We shipbuilders are none of us in the game for profit. What we want is production. We are all just one great big body with nothing else to do but get together and produce for the government and the winning of the war. The President of the United States and the War Board have said there shall be no strikes or walk-outs during the period of the war. Any man who stands outside your gate and t tells your men to walk out is a traitor. I hope some day to see a maximum as well as a minimum wage paid to workers, for I believe that every man should be paid a living wage. From then on he ought to be paid in proportion to what his brain and industry can earn for him.

In 1918 Baker appeared before the City Council to ask it to pay for a new road at the harbor leading to his plant, which he said had $54 million worth of contracts with the government's Emergency Fleet Corporation.

The next year, 1919, Baker's Los Angeles Shipbuilding and Dry Dock Company was hit with a strike by 2,200 of its 6,000 employees. Baker said he was willing to meet with Mayor Frederic T. Woodman to discuss the strike but that he would "not meet with anyone coming from labor-union circles."

Baker established two shipping firms, Los Angeles Pacific Navigation and Los Angeles Steamship, and announced to a meeting of Chinatown businessmen in September 1920 that a new $15 million line would be set up by "Los Angeles men and your progressive merchants in China."

In 1922, Baker was associated with Earl M. Leaf in the old firm, Los Angeles Shipbuilding and Dry Dock, It commissioned the reconstruction of two ships, City of Los Angeles and City of Honolulu, for travel between California and Hawaii.

After departing on its maiden voyage, City of Honolulu caught fire around 5:30 a.m. on October 12, 1922, in mid-Pacific, some 670 mi from Los Angeles.
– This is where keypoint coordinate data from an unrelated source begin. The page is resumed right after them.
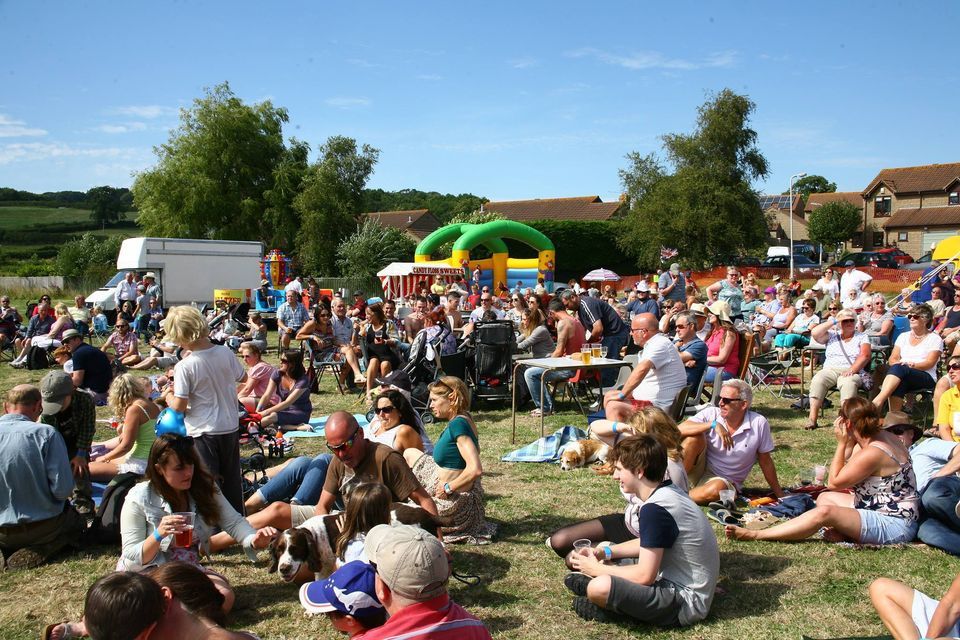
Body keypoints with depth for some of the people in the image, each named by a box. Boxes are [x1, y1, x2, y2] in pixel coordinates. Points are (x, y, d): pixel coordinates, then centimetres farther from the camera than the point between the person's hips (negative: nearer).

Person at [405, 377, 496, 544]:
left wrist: (448, 488, -23)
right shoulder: (463, 419, 2)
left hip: (454, 503, -10)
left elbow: (475, 469, -35)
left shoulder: (458, 424, -26)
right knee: (410, 454, 20)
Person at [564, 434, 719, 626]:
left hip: (686, 602, -10)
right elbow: (649, 545, 21)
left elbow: (644, 576, -23)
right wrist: (606, 552, 9)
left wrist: (597, 569, -9)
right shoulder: (667, 493, 6)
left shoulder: (655, 509, -23)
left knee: (599, 588, -31)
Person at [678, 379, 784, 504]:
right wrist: (713, 424, -31)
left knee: (716, 489, -38)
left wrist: (779, 495, 5)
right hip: (700, 471, 1)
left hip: (725, 481, -1)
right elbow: (680, 429, -23)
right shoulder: (711, 413, -10)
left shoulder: (759, 423, -11)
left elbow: (766, 462, 0)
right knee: (695, 436, -26)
The captain ordered everyone to the lifeboats after it became apparent that the fire could not be brought under control. None of the passengers or crew were killed or seriously injured during either the firefighting attempts or the orderly evacuation of the liner. The passengers were rescued by the freighter West Faralon, the first ship on the scene, and were transferred to the U.S. Army transport ship Thomas for passage to Los Angeles. The City of Honolulu, which was eventually scuttled by U.S. Coast Guard guns, was replaced by the President Harrison.
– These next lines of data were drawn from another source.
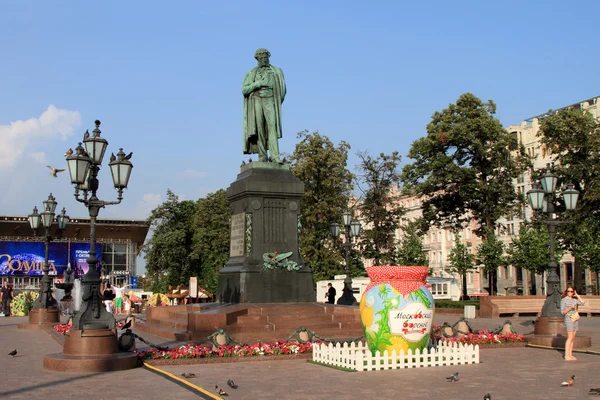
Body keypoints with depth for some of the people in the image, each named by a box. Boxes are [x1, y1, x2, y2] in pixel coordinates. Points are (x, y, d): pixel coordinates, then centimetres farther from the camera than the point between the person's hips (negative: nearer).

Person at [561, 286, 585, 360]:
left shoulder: (574, 300, 12)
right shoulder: (563, 300, -3)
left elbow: (582, 303, -3)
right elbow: (563, 312, -7)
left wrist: (577, 295, 2)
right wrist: (570, 308, -21)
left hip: (575, 319, 6)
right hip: (569, 319, -6)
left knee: (573, 338, 4)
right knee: (570, 338, -12)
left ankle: (570, 354, 7)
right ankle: (566, 356, -13)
Baker was named to the new position of chairman of the board of Los Angeles Shipbuilding and Dry Dock in 1924, as well as to the same position with Los Angeles Lumber Products Co. Earl M. Leaf became president of all the associated companies.

==Advocacy==

===Business===
Baker was a part of the Manufacturers' Association in Los Angeles before it merged with the Merchants' Association to become the Merchants' and Manufacturers' Association, of which he was elected president in 1898. He was the first president of the Founders' and Employers' Association, later known as the Metal Trades Manufacturers' Association, which worked on behalf of maintaining the open shop in Los Angeles. He served until 1911.

===Auto Club===

Baker helped organize the Automobile Club of Southern California, serving as its president from 1910 until 1920. One of the club's campaigns, in 1914, was to prohibit the use of firearms on public highways because of the destruction wrought to directional signs erected by the Auto Club on roadsides. Baker said the matter had been "precipitated" by the "recent defacing of the transcontinental metal signs in the Cajon Pass, where motorists from the East will have their first glimpse of the Southern California roads which have made this part of the State famous." In a newspaper column he said that the club maintained 7,600 signs over 5,000 miles of road.

Another project favored by Baker was his suggestion to take sand from the Los Angeles River bed and spread it over city streets during rainy weather. He said that in London, England, it had "become the custom for the Boy Scouts, during foggy or rainy weather, to spread out over the city, sprinkling the streets with a thin film of sand, which they carry in bags strapped to their backs," but he suggested that in Los Angeles "the sand be spread on the … streets by means of a whirling sand spray attached to a light automobile truck."